Today's Google Doodle celebrates 30 years of the
World Wide Web. It's hard to remember a world
without the Web at our fingertips. 



I stepped onto this strange and wonderful road in 1996 with my first laptop (a B/W text-driven laptop that I might still have hanging around in storage). I had a dial-up connection and still remember that distinctive purr and tone I would hear as it dialed through and connected. On the other side of that phone cable were people who shared common ground with me, many of whom I'm still in touch with today, 23 years later. 



I remember the old dial-up modem set-up and the delays. They
were a part of my mornings.
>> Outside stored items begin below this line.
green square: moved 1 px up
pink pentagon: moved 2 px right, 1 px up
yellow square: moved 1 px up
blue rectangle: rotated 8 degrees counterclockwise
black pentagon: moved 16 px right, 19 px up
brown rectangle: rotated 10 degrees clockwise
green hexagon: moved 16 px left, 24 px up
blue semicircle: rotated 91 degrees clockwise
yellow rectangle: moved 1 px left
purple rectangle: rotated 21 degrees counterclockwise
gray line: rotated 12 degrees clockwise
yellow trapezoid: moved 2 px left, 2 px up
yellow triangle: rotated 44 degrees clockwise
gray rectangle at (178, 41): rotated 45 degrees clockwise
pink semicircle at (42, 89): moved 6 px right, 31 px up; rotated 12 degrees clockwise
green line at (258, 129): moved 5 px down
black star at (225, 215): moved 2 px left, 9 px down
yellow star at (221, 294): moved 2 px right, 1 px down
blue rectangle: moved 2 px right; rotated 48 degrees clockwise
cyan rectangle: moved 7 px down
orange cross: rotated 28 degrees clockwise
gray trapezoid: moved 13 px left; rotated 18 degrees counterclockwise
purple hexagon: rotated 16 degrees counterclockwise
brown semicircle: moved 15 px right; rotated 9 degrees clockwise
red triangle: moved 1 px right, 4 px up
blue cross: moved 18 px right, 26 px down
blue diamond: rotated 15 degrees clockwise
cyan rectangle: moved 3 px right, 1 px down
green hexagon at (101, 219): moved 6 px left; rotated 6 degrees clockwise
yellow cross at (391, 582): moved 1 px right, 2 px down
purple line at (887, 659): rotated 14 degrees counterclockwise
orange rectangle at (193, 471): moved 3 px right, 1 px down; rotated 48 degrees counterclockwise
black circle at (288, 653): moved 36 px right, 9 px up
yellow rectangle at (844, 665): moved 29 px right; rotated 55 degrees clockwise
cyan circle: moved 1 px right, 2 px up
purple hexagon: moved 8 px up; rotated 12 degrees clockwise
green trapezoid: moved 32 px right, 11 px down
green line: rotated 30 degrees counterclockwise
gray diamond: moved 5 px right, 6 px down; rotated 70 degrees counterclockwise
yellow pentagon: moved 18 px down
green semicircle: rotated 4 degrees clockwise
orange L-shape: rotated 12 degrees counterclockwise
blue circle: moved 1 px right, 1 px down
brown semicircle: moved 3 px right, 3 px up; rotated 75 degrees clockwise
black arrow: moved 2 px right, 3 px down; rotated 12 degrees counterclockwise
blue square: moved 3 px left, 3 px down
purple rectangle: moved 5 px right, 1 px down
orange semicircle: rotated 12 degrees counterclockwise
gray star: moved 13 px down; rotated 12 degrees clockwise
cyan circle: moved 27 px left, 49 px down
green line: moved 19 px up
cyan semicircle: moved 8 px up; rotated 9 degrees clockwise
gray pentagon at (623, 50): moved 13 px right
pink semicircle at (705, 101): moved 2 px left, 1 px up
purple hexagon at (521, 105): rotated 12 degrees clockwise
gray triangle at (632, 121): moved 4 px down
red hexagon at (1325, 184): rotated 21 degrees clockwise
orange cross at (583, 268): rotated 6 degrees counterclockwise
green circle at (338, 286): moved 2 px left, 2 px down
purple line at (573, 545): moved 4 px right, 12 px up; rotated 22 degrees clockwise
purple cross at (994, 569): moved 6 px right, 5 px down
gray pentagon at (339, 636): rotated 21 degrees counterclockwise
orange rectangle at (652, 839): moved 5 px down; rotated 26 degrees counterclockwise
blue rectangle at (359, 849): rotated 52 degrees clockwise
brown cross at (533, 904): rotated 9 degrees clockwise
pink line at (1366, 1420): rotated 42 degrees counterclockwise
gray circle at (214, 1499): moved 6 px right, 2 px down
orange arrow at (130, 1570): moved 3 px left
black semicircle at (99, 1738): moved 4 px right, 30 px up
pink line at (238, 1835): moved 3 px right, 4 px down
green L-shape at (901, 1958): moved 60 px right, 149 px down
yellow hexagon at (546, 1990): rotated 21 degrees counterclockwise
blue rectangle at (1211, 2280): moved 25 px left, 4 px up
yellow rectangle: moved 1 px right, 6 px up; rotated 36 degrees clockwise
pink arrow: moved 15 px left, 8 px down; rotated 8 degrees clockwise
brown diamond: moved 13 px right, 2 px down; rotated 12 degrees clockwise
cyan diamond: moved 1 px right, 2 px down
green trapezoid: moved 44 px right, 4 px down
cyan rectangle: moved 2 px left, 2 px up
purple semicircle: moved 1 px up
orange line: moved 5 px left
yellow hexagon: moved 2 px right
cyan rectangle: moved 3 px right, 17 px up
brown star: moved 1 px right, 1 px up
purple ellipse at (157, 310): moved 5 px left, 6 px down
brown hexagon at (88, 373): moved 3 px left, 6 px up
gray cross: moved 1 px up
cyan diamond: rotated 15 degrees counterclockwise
I would go on-line for an hour
every morning, then disconnect and start my workday. 



I had been on-line sporadically as much as five years earlier than 1996 with an even slower modem, a more code-driven context, and what was called a "Bulletin Board" community way back then. I remember being a bit miffed when I discovered that an ex-employee had stolen my 9600 baud modem in the mid-1990's. But it was so soon supplanted by faster versions, his triumph was quite temporary. 



These days cellphones are ubiquitous for people of all ages, including
children. Is this good? Is this bad? I really can't say. It's different than
the options I had as a kid, but that doesn't make it bad. 



Why write about the World Wide Web? Because I'm on that web every day. I have a cell-phone that's attached to it, I have multiple computers that are attached to it, I run networks on it, I receive orders on it, and I publish on it. The WWW is my playground, and it's hard to remember that it hasn't been there for my entire life. 



The phone of my youth was the rotary dial phone, sometimes
as a stand-alone, sometimes as a party line. If there was
a second (or third) phone in the house, it still worked
off the same phone line. Only one person could be
on a call at a time. 



I'm old, though. I look at the inventions of my lifetime and am amazed by how far we've come in worldwide communications. TV's are no longer black and white with small screens. Telephones are no longer stationary and relying on attached cords and heavy headsets. The WWW itself is no longer reliant on phone cords, and can be carried in my back pocket on a phone that would have fit easily into the Science Fiction plots of the early 1960's. I've seen a lot of innovation and I look forward to my next twenty years. Why not? The world is out there and I have a phone and the World Wide Web. 



Happy 30th birthday to the World Wide Web. When I was growing up
in the 60's and early 70's, the saying was "Never trust anyone over 30:.
So here's the question - are we supposed to stop trusting the WWW?
Have we ever truly trusted it anyway? 



Have a great Tuesday. I'll return tomorrow. Meanwhile, I'd better get today's Bingo story written and up for all to read.